Page excerpt:
##############################

This is a major change from v1 where a maximum of 50 peaks were permitted in each data fit. To achieve a fit of up to 1000 peaks, a more sensitive peak detection was added as well as vast improvements in matrix solution parallel processing, including support for NVIDIA gpu computation.
Fits that used to take many minutes are now completed in seconds.
With so many more peaks possible in a fit, the v1 database export was no longer viable. As such, v2 offers an entirely redesigned database option for the Numeric Summary information.
PeakLab now has its own internal database and a means to export the numeric peak fit information to most laboratory databases.
PeakLab has solved the quantification problem with high resolution LC-MS data by its own IRD reconstruction algorithm of isotopes and charge states where the mass is conserved and each neutral mass component is estimated.
These analyses follow the PeakLab paradigm for peak estimation.
You see all of the peaks as if a nonlinear fitting occurred, but instead each of the components in the fit consist of a chromatographic model fit of the XIC MS1 peak where mass is conserved.
There is also an option to fit the unaggregated XICs as a confirmation of the accuracy of this new IRD algorithm.

##############################

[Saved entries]
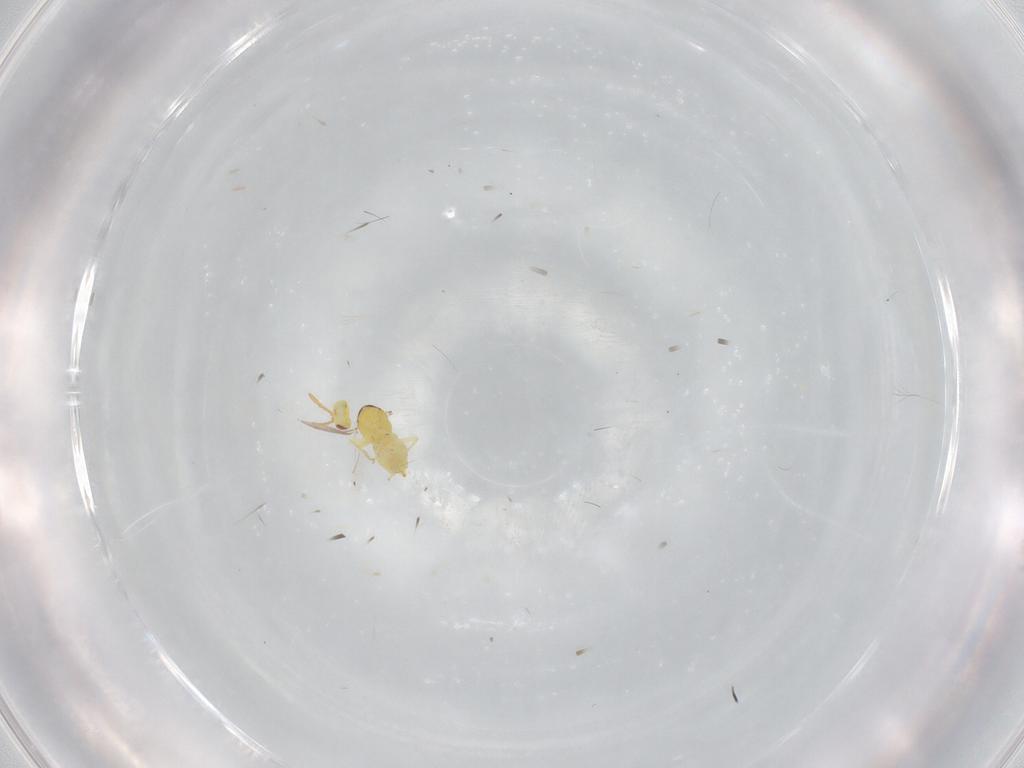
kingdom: Animalia
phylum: Arthropoda
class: Insecta
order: Hymenoptera
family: Aphelinidae
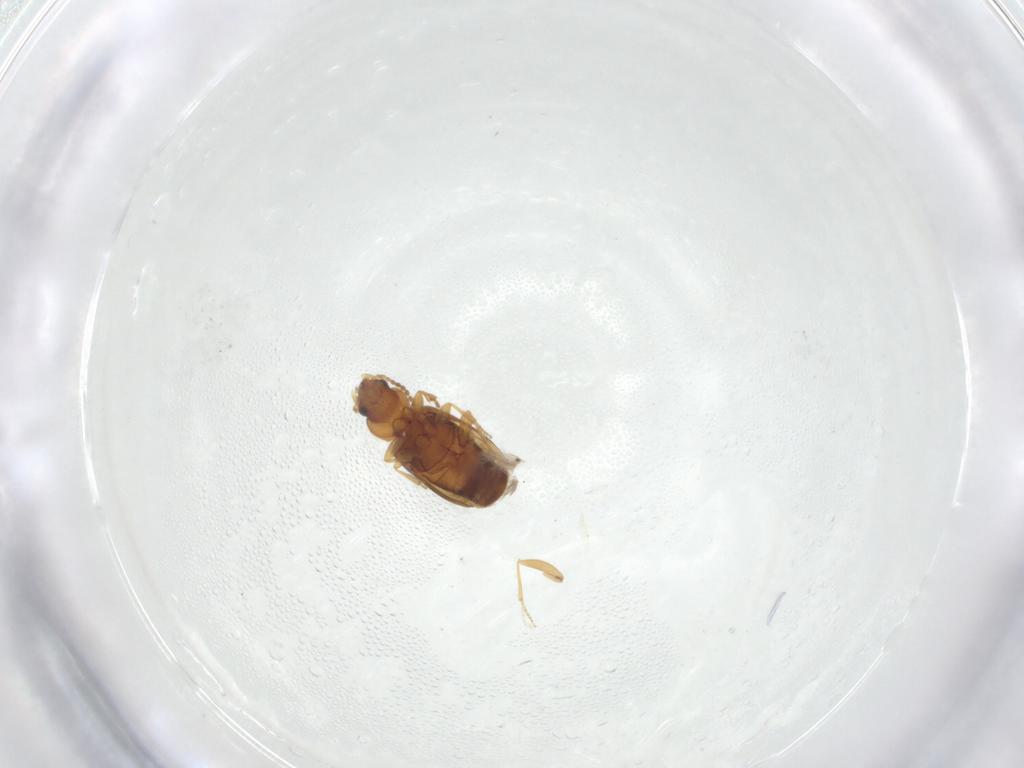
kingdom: Animalia
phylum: Arthropoda
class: Insecta
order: Coleoptera
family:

##############################

Exercise prompt: Rewrite the PeakLab text from "This is a major" up to and including "component is estimated.", substituting "Numeric Report" for "Numeric Summary".

Response to this exercise:
This is a major change from v1 where a maximum of 50 peaks were permitted in each data fit. To achieve a fit of up to 1000 peaks, a more sensitive peak detection was added as well as vast improvements in matrix solution parallel processing, including support for NVIDIA gpu computation.
Fits that used to take many minutes are now completed in seconds.
With so many more peaks possible in a fit, the v1 database export was no longer viable. As such, v2 offers an entirely redesigned database option for the Numeric Report information.
PeakLab now has its own internal database and a means to export the numeric peak fit information to most laboratory databases.
PeakLab has solved the quantification problem with high resolution LC-MS data by its own IRD reconstruction algorithm of isotopes and charge states where the mass is conserved and each neutral mass component is estimated.